Job item: Find every line in the listing that contains the word "detaylı", and copy each of those lines.

Data for this exercise:
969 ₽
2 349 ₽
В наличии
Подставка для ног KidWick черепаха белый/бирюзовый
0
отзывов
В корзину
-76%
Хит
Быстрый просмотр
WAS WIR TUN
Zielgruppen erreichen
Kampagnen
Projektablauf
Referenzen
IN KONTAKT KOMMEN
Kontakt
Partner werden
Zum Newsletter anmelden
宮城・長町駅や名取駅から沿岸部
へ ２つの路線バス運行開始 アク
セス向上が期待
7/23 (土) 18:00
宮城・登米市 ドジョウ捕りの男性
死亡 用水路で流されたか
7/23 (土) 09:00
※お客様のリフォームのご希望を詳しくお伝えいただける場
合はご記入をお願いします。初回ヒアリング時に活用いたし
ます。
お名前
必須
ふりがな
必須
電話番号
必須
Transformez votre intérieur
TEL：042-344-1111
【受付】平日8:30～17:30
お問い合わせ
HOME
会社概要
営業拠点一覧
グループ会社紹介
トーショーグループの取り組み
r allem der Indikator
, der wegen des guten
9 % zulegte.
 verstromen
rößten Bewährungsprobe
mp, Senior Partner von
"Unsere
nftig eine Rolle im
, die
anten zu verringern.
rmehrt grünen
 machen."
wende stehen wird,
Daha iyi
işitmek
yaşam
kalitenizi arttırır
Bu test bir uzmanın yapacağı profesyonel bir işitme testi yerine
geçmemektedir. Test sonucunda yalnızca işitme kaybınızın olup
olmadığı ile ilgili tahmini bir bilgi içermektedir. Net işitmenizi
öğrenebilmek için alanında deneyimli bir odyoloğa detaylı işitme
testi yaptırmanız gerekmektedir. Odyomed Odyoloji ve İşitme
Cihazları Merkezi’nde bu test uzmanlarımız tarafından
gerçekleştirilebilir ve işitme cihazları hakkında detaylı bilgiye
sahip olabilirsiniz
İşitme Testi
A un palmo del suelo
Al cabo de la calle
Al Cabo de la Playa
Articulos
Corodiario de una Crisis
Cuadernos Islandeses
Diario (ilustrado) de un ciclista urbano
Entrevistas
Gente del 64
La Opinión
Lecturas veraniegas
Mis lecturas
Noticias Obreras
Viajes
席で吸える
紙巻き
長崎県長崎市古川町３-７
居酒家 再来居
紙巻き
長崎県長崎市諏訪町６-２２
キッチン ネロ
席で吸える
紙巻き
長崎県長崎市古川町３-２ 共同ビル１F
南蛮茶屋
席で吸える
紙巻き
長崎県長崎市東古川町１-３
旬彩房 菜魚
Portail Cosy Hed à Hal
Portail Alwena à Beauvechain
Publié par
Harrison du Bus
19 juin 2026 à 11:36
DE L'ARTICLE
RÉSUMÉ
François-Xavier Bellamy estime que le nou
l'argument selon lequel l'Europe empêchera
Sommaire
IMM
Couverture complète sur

Response below:
öğrenebilmek için alanında deneyimli bir odyoloğa detaylı işitme
gerçekleştirilebilir ve işitme cihazları hakkında detaylı bilgiye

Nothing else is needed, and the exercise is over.